There is an additional branch signal branch_spec_i which is a speculative version of the actual branch signal. Internally, branch_spec_i is used to setup address multiplexing as it is available earlier in the cycle. In cases where branch_spec_i is high, but branch_i is low, any lookup that might have been made that cycle is suppressed. Note that if branch_i is high, branch_spec_i must also be high.

Because a single instruction can span two 32bit memory addresses, an extra signal (err_plus2_o) indicates when an error is caused by the second half of an unaligned uncompressed instruction. This signal is only valid when valid_o and err_o are set, and will only be set for uncompressed instructions. The core uses this signal to record the correct address in the mtval CSR upon an error.

Since the address counter is not initialised on reset, the behaviour of the I$ is unspecified unless branch_i is asserted on or before the first cycle that req_i is asserted after reset. If that is not true, there’s nothing to stop the cache fetching from random addresses.
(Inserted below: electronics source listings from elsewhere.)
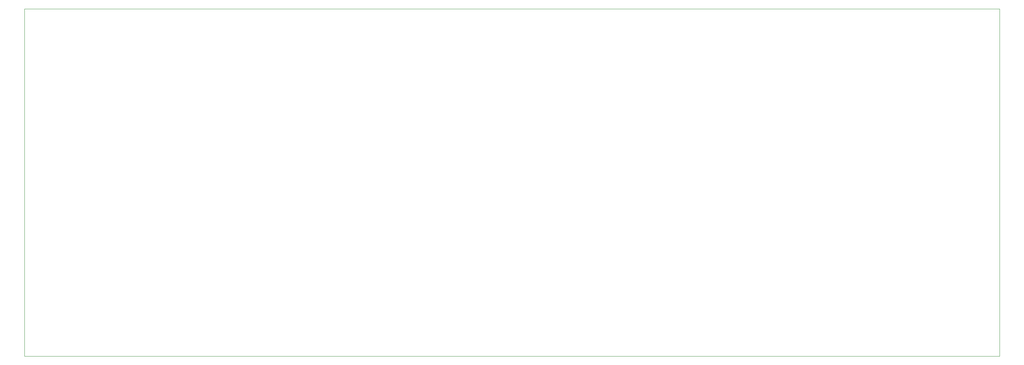
<source format=gm1>
G04 #@! TF.GenerationSoftware,KiCad,Pcbnew,(6.0.2-0)*
G04 #@! TF.CreationDate,2022-03-14T11:48:14+11:00*
G04 #@! TF.ProjectId,keyboard,6b657962-6f61-4726-942e-6b696361645f,rev?*
G04 #@! TF.SameCoordinates,Original*
G04 #@! TF.FileFunction,Profile,NP*
%FSLAX46Y46*%
G04 Gerber Fmt 4.6, Leading zero omitted, Abs format (unit mm)*
G04 Created by KiCad (PCBNEW (6.0.2-0)) date 2022-03-14 11:48:14*
%MOMM*%
%LPD*%
G01*
G04 APERTURE LIST*
G04 #@! TA.AperFunction,Profile*
%ADD10C,0.050000*%
G04 #@! TD*
G04 APERTURE END LIST*
D10*
X95220000Y-110890000D02*
X328300000Y-110890000D01*
X328300000Y-110890000D02*
X328300000Y-193970000D01*
X328300000Y-193970000D02*
X95220000Y-193970000D01*
X95220000Y-193970000D02*
X95220000Y-110890000D01*
M02*

</source>
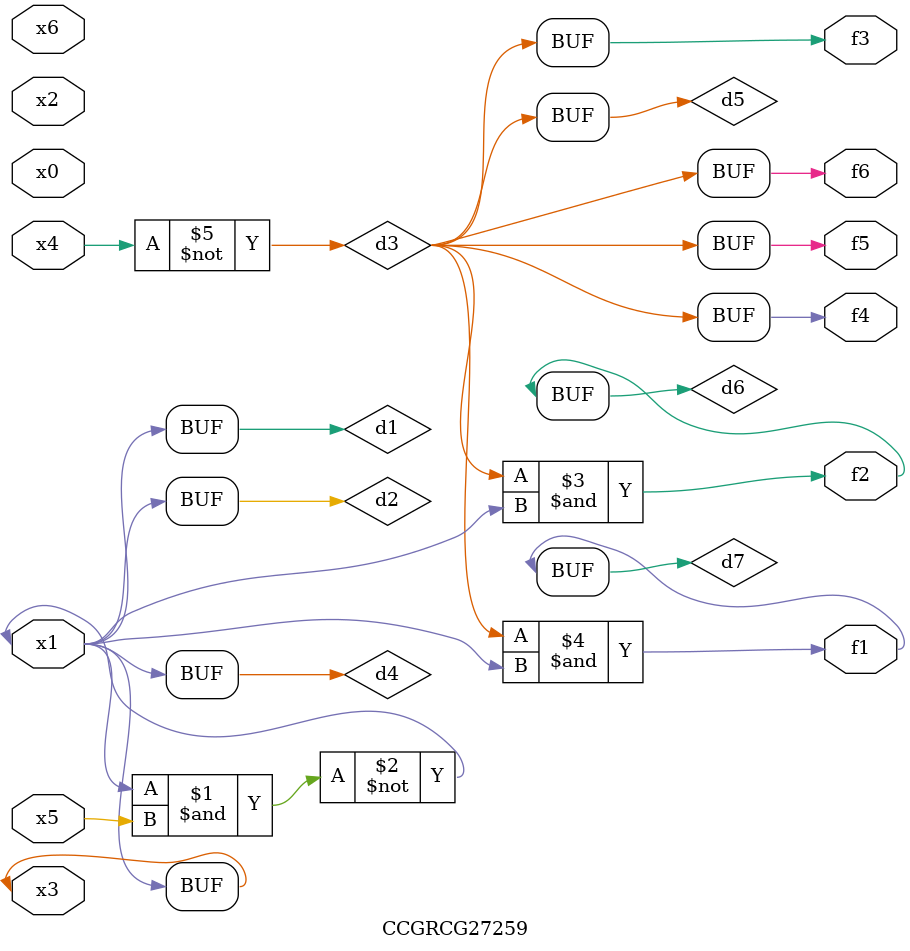
<source format=v>
module CCGRCG27259(
	input x0, x1, x2, x3, x4, x5, x6,
	output f1, f2, f3, f4, f5, f6
);

	wire d1, d2, d3, d4, d5, d6, d7;

	buf (d1, x1, x3);
	nand (d2, x1, x5);
	not (d3, x4);
	buf (d4, d1, d2);
	buf (d5, d3);
	and (d6, d3, d4);
	and (d7, d3, d4);
	assign f1 = d7;
	assign f2 = d6;
	assign f3 = d5;
	assign f4 = d5;
	assign f5 = d5;
	assign f6 = d5;
endmodule

</source>
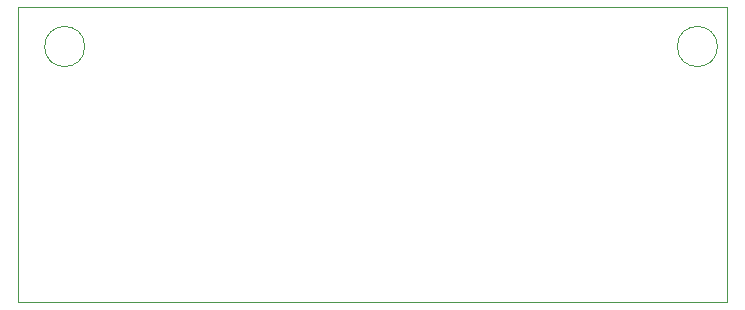
<source format=gbr>
%TF.GenerationSoftware,KiCad,Pcbnew,8.0.7*%
%TF.CreationDate,2025-04-29T17:51:56-05:00*%
%TF.ProjectId,PCB_Glasses,5043425f-476c-4617-9373-65732e6b6963,rev?*%
%TF.SameCoordinates,Original*%
%TF.FileFunction,Profile,NP*%
%FSLAX46Y46*%
G04 Gerber Fmt 4.6, Leading zero omitted, Abs format (unit mm)*
G04 Created by KiCad (PCBNEW 8.0.7) date 2025-04-29 17:51:56*
%MOMM*%
%LPD*%
G01*
G04 APERTURE LIST*
%TA.AperFunction,Profile*%
%ADD10C,0.050000*%
%TD*%
G04 APERTURE END LIST*
D10*
X25400000Y-29845000D02*
G75*
G02*
X22000000Y-29845000I-1700000J0D01*
G01*
X22000000Y-29845000D02*
G75*
G02*
X25400000Y-29845000I1700000J0D01*
G01*
X78965000Y-29845000D02*
G75*
G02*
X75565000Y-29845000I-1700000J0D01*
G01*
X75565000Y-29845000D02*
G75*
G02*
X78965000Y-29845000I1700000J0D01*
G01*
X19750000Y-26500000D02*
X79750000Y-26500000D01*
X79750000Y-51500000D01*
X19750000Y-51500000D01*
X19750000Y-26500000D01*
M02*

</source>
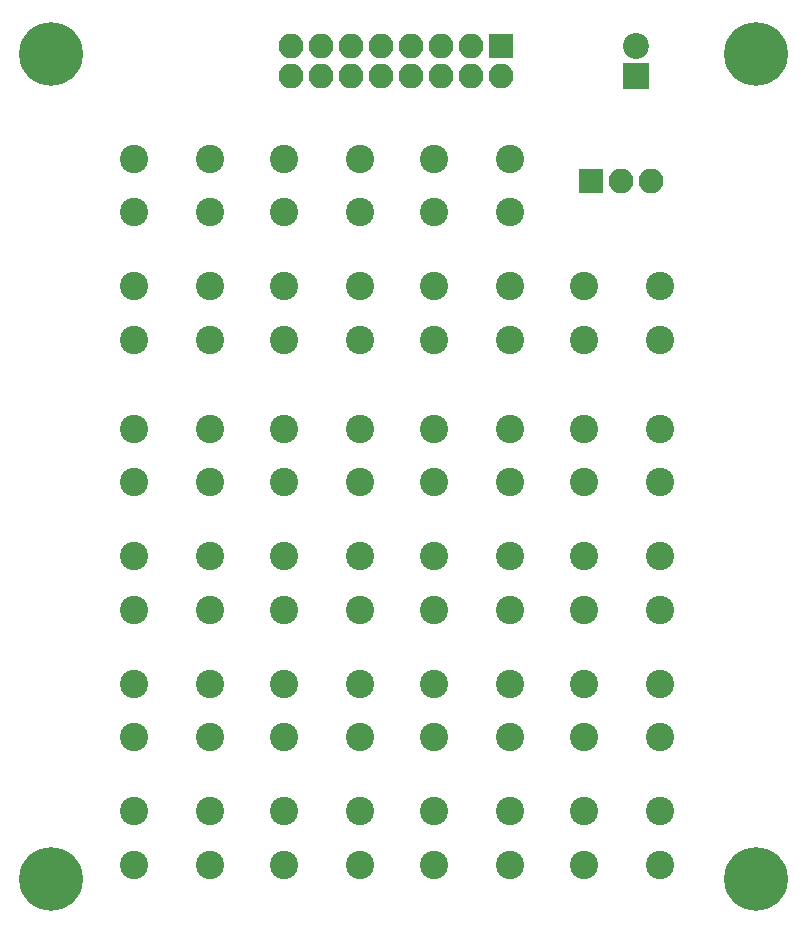
<source format=gts>
G04 #@! TF.FileFunction,Soldermask,Top*
%FSLAX46Y46*%
G04 Gerber Fmt 4.6, Leading zero omitted, Abs format (unit mm)*
G04 Created by KiCad (PCBNEW 4.0.7) date 09/13/19 13:38:05*
%MOMM*%
%LPD*%
G01*
G04 APERTURE LIST*
%ADD10C,0.100000*%
%ADD11R,2.200000X2.200000*%
%ADD12C,2.200000*%
%ADD13R,2.100000X2.100000*%
%ADD14O,2.100000X2.100000*%
%ADD15C,2.400000*%
%ADD16C,5.400000*%
G04 APERTURE END LIST*
D10*
D11*
X140970000Y-60325000D03*
D12*
X140970000Y-57785000D03*
D13*
X129540000Y-57785000D03*
D14*
X129540000Y-60325000D03*
X127000000Y-57785000D03*
X127000000Y-60325000D03*
X124460000Y-57785000D03*
X124460000Y-60325000D03*
X121920000Y-57785000D03*
X121920000Y-60325000D03*
X119380000Y-57785000D03*
X119380000Y-60325000D03*
X116840000Y-57785000D03*
X116840000Y-60325000D03*
X114300000Y-57785000D03*
X114300000Y-60325000D03*
X111760000Y-57785000D03*
X111760000Y-60325000D03*
D15*
X98425000Y-127055000D03*
X98425000Y-122555000D03*
X104925000Y-127055000D03*
X104925000Y-122555000D03*
X136525000Y-116260000D03*
X136525000Y-111760000D03*
X143025000Y-116260000D03*
X143025000Y-111760000D03*
X123825000Y-94670000D03*
X123825000Y-90170000D03*
X130325000Y-94670000D03*
X130325000Y-90170000D03*
X111125000Y-127055000D03*
X111125000Y-122555000D03*
X117625000Y-127055000D03*
X117625000Y-122555000D03*
X98425000Y-105465000D03*
X98425000Y-100965000D03*
X104925000Y-105465000D03*
X104925000Y-100965000D03*
X136525000Y-94670000D03*
X136525000Y-90170000D03*
X143025000Y-94670000D03*
X143025000Y-90170000D03*
X123825000Y-127055000D03*
X123825000Y-122555000D03*
X130325000Y-127055000D03*
X130325000Y-122555000D03*
X111125000Y-105465000D03*
X111125000Y-100965000D03*
X117625000Y-105465000D03*
X117625000Y-100965000D03*
X98425000Y-82605000D03*
X98425000Y-78105000D03*
X104925000Y-82605000D03*
X104925000Y-78105000D03*
X136525000Y-127055000D03*
X136525000Y-122555000D03*
X143025000Y-127055000D03*
X143025000Y-122555000D03*
X123825000Y-105465000D03*
X123825000Y-100965000D03*
X130325000Y-105465000D03*
X130325000Y-100965000D03*
X111125000Y-82605000D03*
X111125000Y-78105000D03*
X117625000Y-82605000D03*
X117625000Y-78105000D03*
X98425000Y-116260000D03*
X98425000Y-111760000D03*
X104925000Y-116260000D03*
X104925000Y-111760000D03*
X136525000Y-105465000D03*
X136525000Y-100965000D03*
X143025000Y-105465000D03*
X143025000Y-100965000D03*
X136525000Y-82605000D03*
X136525000Y-78105000D03*
X143025000Y-82605000D03*
X143025000Y-78105000D03*
X111125000Y-116260000D03*
X111125000Y-111760000D03*
X117625000Y-116260000D03*
X117625000Y-111760000D03*
X98425000Y-94670000D03*
X98425000Y-90170000D03*
X104925000Y-94670000D03*
X104925000Y-90170000D03*
X98425000Y-71810000D03*
X98425000Y-67310000D03*
X104925000Y-71810000D03*
X104925000Y-67310000D03*
X123825000Y-116260000D03*
X123825000Y-111760000D03*
X130325000Y-116260000D03*
X130325000Y-111760000D03*
X111125000Y-94670000D03*
X111125000Y-90170000D03*
X117625000Y-94670000D03*
X117625000Y-90170000D03*
X123825000Y-82605000D03*
X123825000Y-78105000D03*
X130325000Y-82605000D03*
X130325000Y-78105000D03*
X123825000Y-71810000D03*
X123825000Y-67310000D03*
X130325000Y-71810000D03*
X130325000Y-67310000D03*
X111125000Y-71810000D03*
X111125000Y-67310000D03*
X117625000Y-71810000D03*
X117625000Y-67310000D03*
D16*
X91440000Y-58420000D03*
X151130000Y-58420000D03*
X91440000Y-128270000D03*
X151130000Y-128270000D03*
D13*
X137160000Y-69215000D03*
D14*
X139700000Y-69215000D03*
X142240000Y-69215000D03*
M02*

</source>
The icache_enable_i signal controls whether the cache copies fetched data from the prefetch buffer to the main cache memory. If the signal is false, fetched data will be discarded on a branch or after enough instructions have been consumed by the core. On reset, or whenever icache_inval_i goes high, the cache will invalidate its stored data. While doing this, the cache behaves as if icache_enable_i is false and will not store any fetched data.

Note

The rules for icache_enable_i and icache_inval_i mean that, in order to be completely sure of executing newly fetched code, the core should raise the icache_inval_i line for at least a cycle and then should branch. The Ibex core does this in response to a FENCE.I instruction, branching explicitly to the next PC.

The busy_o signal is guaranteed to be high while the cache is invalidating its internal memories or whenever it has a pending fetch on the instruction bus. When the busy_o signal is low, it is safe to clock gate the cache.

The cache doesn’t have circuitry to avoid inconsistent multi-way hits. As such, the core must never fetch from an address with the cache enabled after modifying the data at that address, without first starting a cache invalidation.

Note

This is a constraint on software, not just on the core.